WHAT TO PRODUCE: Word-for-word transcription needed. Include every entry below but no pictures.

DATA EXCERPTS:

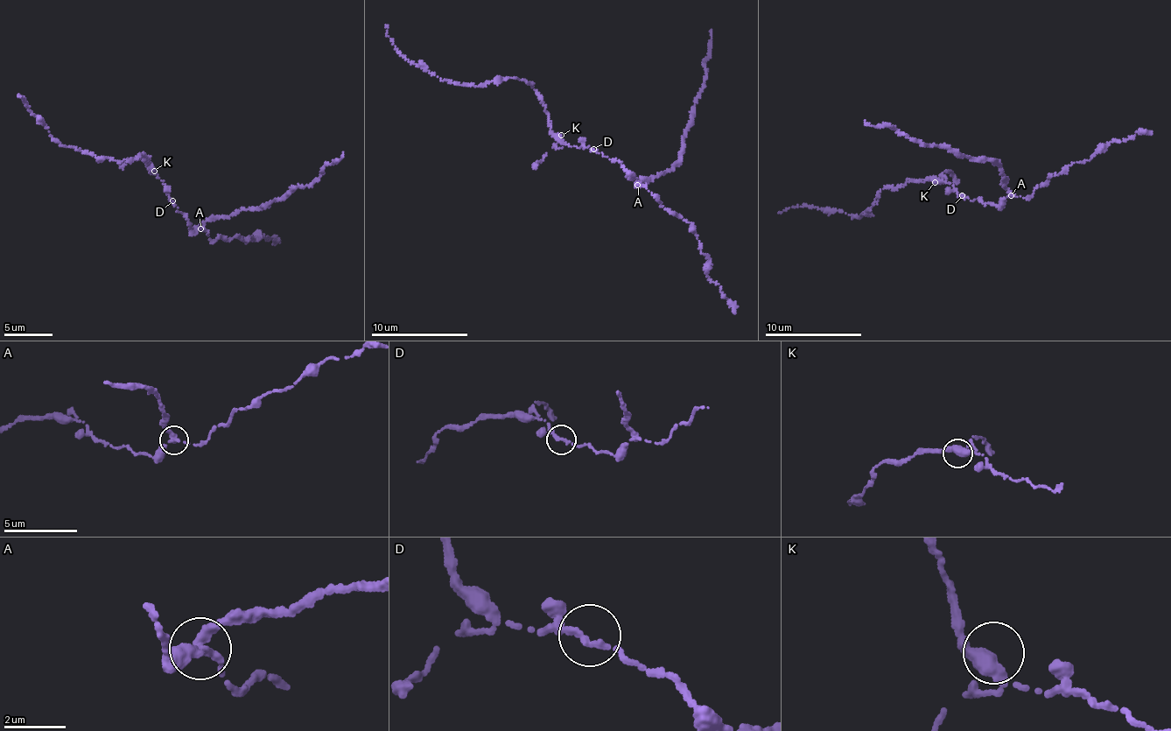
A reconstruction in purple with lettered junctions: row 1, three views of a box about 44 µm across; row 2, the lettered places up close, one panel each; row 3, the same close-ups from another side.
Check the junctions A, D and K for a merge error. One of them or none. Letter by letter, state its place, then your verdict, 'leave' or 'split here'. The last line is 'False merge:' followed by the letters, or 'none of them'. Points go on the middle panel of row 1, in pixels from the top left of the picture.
A: place (637, 185); split here
D: place (593, 149); leave
K: place (561, 135); leave
False merge: A

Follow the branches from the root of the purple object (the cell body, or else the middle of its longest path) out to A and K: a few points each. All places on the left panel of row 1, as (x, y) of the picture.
A: (171, 201), (178, 207), (177, 211), (185, 216), (191, 229), (197, 231), (201, 228)
K: (171, 201), (154, 171)

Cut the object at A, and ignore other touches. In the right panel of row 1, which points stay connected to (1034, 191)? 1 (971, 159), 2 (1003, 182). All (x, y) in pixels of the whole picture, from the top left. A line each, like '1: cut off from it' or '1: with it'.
1: cut off from it
2: cut off from it

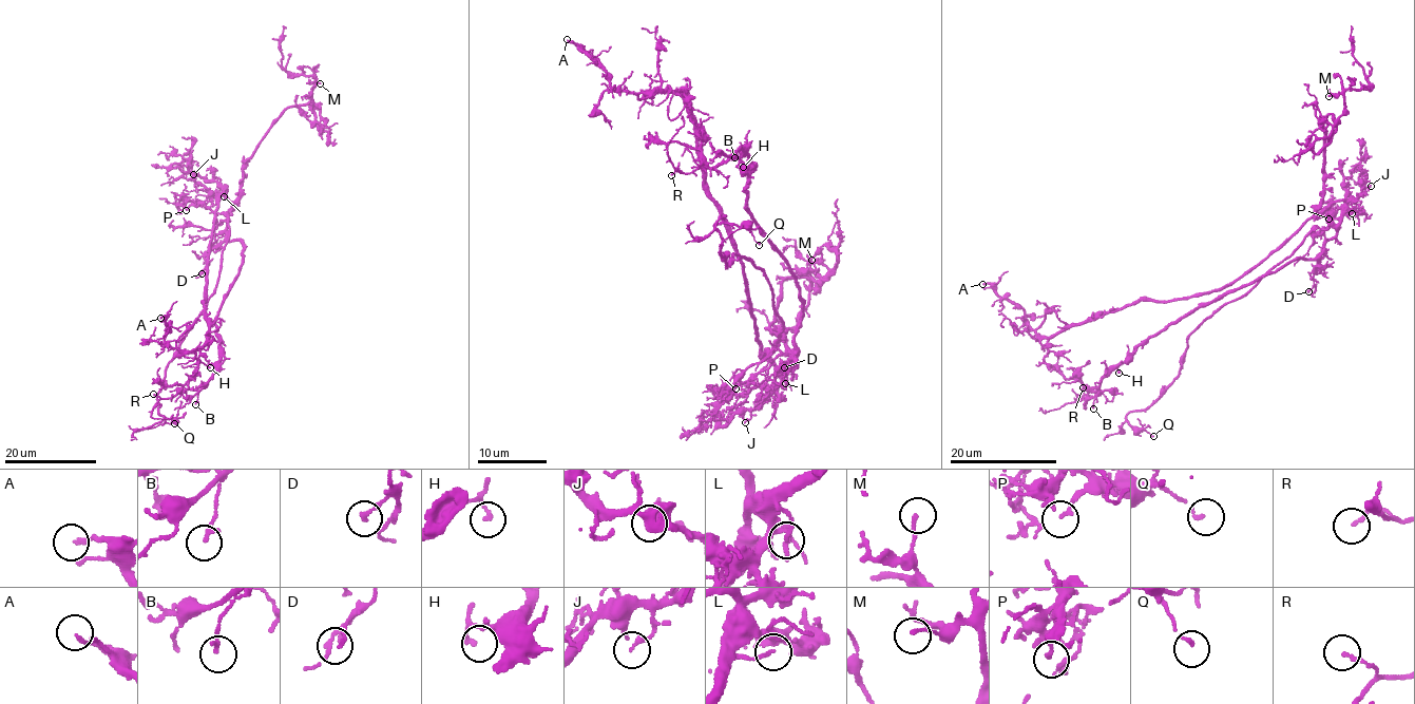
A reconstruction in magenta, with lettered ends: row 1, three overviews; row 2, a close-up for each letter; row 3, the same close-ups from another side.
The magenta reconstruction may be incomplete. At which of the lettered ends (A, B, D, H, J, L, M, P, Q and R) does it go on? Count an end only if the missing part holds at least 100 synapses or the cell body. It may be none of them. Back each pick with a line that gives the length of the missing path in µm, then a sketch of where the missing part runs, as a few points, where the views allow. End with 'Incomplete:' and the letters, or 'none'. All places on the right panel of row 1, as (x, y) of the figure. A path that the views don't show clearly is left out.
Incomplete: none

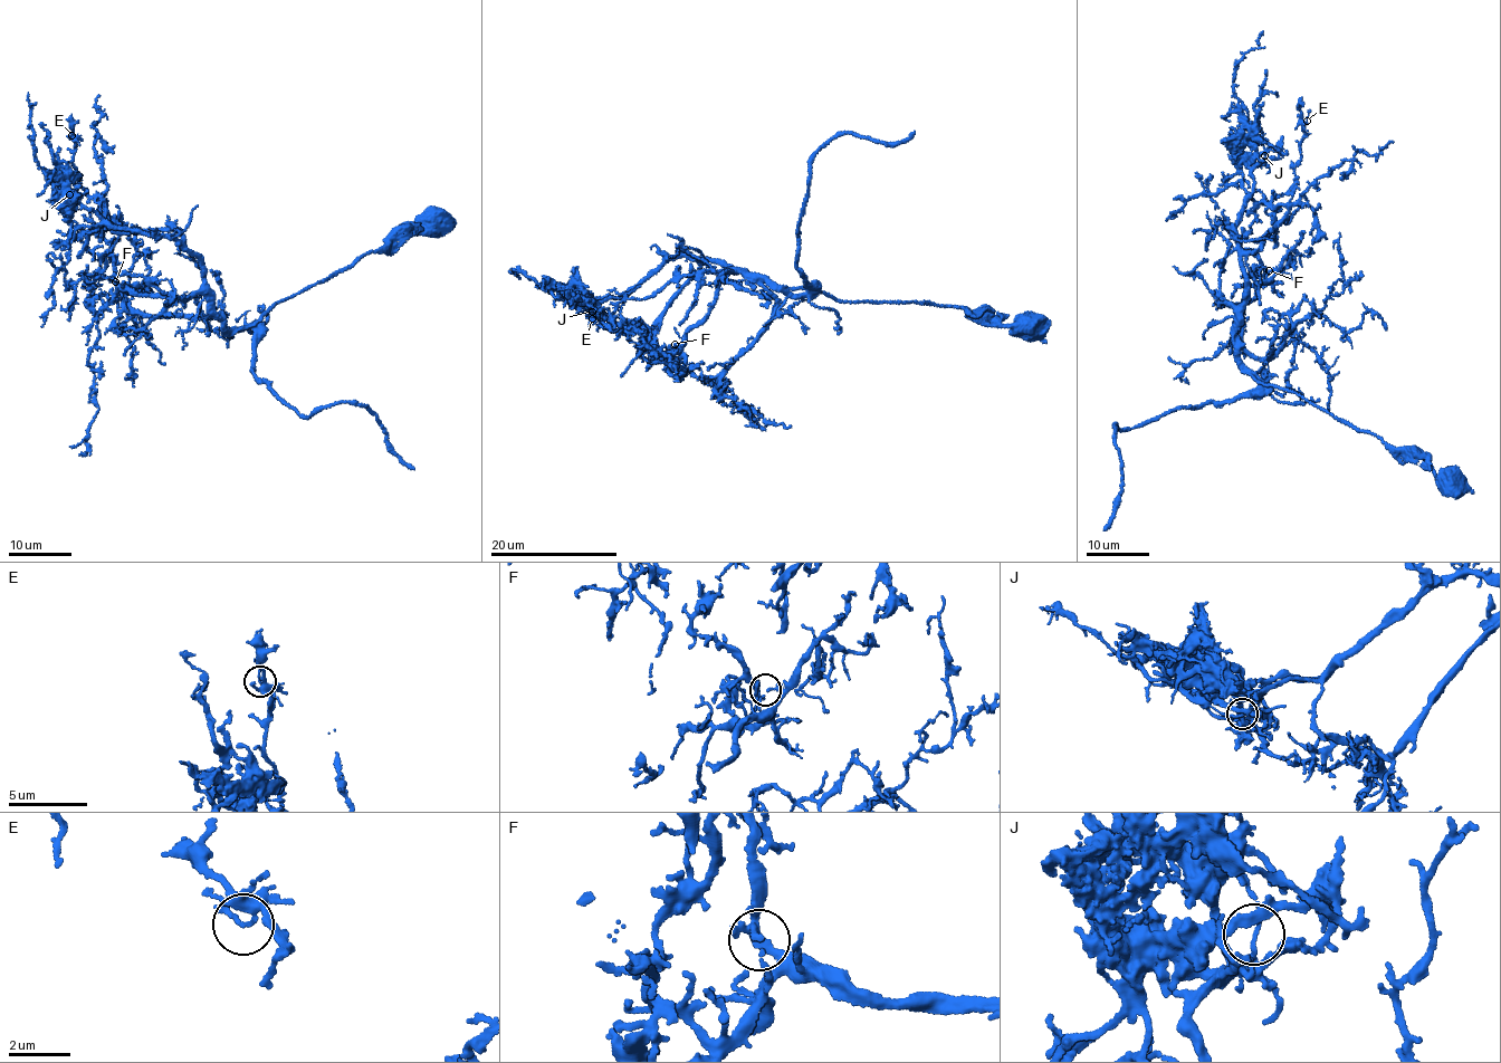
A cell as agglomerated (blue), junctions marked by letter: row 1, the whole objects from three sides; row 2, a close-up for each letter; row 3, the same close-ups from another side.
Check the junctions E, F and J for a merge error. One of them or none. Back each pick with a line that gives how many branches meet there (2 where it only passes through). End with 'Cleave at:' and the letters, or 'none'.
J: branches 2
Cleave at: J

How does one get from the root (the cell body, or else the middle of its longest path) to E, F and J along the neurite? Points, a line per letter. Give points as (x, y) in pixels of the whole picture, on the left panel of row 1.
E: (433, 219), (231, 331), (211, 313), (200, 258), (179, 233), (117, 230), (105, 201), (86, 193), (72, 135)
F: (433, 219), (231, 331), (199, 291), (141, 294), (115, 281)
J: (433, 219), (231, 331), (211, 313), (200, 259), (169, 237), (114, 228), (68, 193)

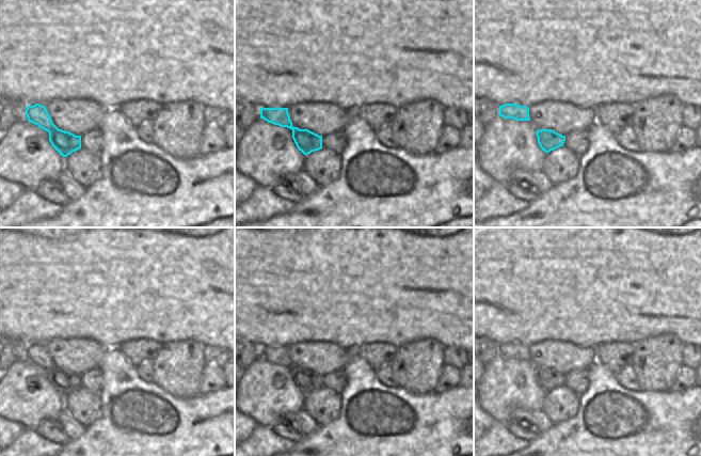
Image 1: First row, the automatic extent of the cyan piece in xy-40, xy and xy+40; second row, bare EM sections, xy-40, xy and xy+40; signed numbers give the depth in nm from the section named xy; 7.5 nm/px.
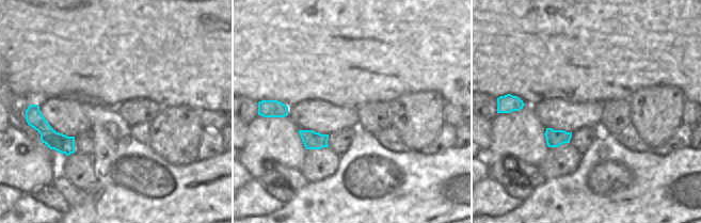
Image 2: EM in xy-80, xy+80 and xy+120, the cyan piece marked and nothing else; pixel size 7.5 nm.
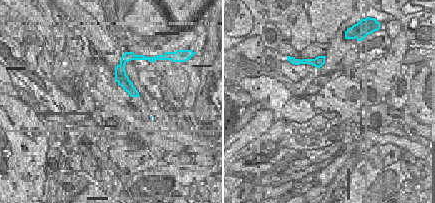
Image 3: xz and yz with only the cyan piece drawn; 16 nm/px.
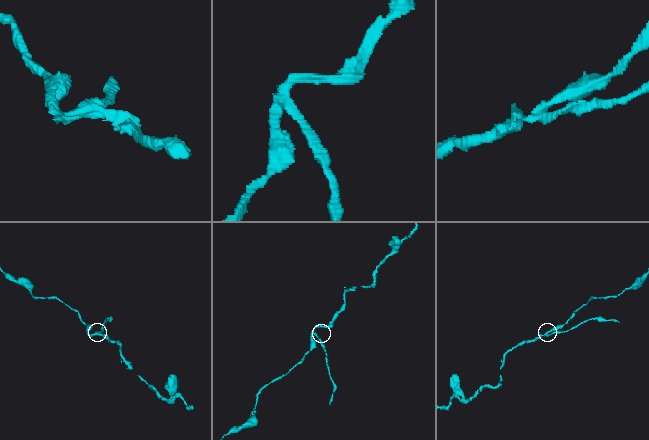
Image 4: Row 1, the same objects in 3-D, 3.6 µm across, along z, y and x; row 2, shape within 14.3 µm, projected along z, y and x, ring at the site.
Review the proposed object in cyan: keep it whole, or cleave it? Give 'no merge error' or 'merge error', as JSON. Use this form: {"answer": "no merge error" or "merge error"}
{"answer": "merge error"}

TASK OUTPUT:
A reconstruction in purple with lettered junctions: row 1, three views of a box about 44 µm across; row 2, the lettered places up close, one panel each; row 3, the same close-ups from another side.
Check the junctions A, D and K for a merge error. One of them or none. Letter by letter, state its place, then your verdict, 'leave' or 'split here'. The last line is 'False merge:' followed by the letters, or 'none of them'. Points go on the middle panel of row 1, in pixels from the top left of the picture.
A: place (637, 185); split here
D: place (593, 149); leave
K: place (561, 135); leave
False merge: A

Follow the branches from the root of the purple object (the cell body, or else the middle of its longest path) out to A and K: a few points each. All places on the left panel of row 1, as (x, y) of the picture.
A: (171, 201), (178, 207), (177, 211), (185, 216), (191, 229), (197, 231), (201, 228)
K: (171, 201), (154, 171)

Cut the object at A, and ignore other touches. In the right panel of row 1, which points stay connected to (1034, 191)? 1 (971, 159), 2 (1003, 182). All (x, y) in pixels of the whole picture, from the top left. A line each, like '1: cut off from it' or '1: with it'.
1: cut off from it
2: cut off from it

A reconstruction in magenta, with lettered ends: row 1, three overviews; row 2, a close-up for each letter; row 3, the same close-ups from another side.
The magenta reconstruction may be incomplete. At which of the lettered ends (A, B, D, H, J, L, M, P, Q and R) does it go on? Count an end only if the missing part holds at least 100 synapses or the cell body. It may be none of them. Back each pick with a line that gives the length of the missing path in µm, then a sketch of where the missing part runs, as a few points, where the views allow. End with 'Incomplete:' and the letters, or 'none'. All places on the right panel of row 1, as (x, y) of the figure. A path that the views don't show clearly is left out.
Incomplete: none

A cell as agglomerated (blue), junctions marked by letter: row 1, the whole objects from three sides; row 2, a close-up for each letter; row 3, the same close-ups from another side.
Check the junctions E, F and J for a merge error. One of them or none. Back each pick with a line that gives how many branches meet there (2 where it only passes through). End with 'Cleave at:' and the letters, or 'none'.
J: branches 2
Cleave at: J

How does one get from the root (the cell body, or else the middle of its longest path) to E, F and J along the neurite? Points, a line per letter. Give points as (x, y) in pixels of the whole picture, on the left panel of row 1.
E: (433, 219), (231, 331), (211, 313), (200, 258), (179, 233), (117, 230), (105, 201), (86, 193), (72, 135)
F: (433, 219), (231, 331), (199, 291), (141, 294), (115, 281)
J: (433, 219), (231, 331), (211, 313), (200, 259), (169, 237), (114, 228), (68, 193)

Image 1: First row, the automatic extent of the cyan piece in xy-40, xy and xy+40; second row, bare EM sections, xy-40, xy and xy+40; signed numbers give the depth in nm from the section named xy; 7.5 nm/px.
Image 2: EM in xy-80, xy+80 and xy+120, the cyan piece marked and nothing else; pixel size 7.5 nm.
Image 3: xz and yz with only the cyan piece drawn; 16 nm/px.
Image 4: Row 1, the same objects in 3-D, 3.6 µm across, along z, y and x; row 2, shape within 14.3 µm, projected along z, y and x, ring at the site.
Review the proposed object in cyan: keep it whole, or cleave it? Give 'no merge error' or 'merge error', as JSON. Use this form: {"answer": "no merge error" or "merge error"}
{"answer": "merge error"}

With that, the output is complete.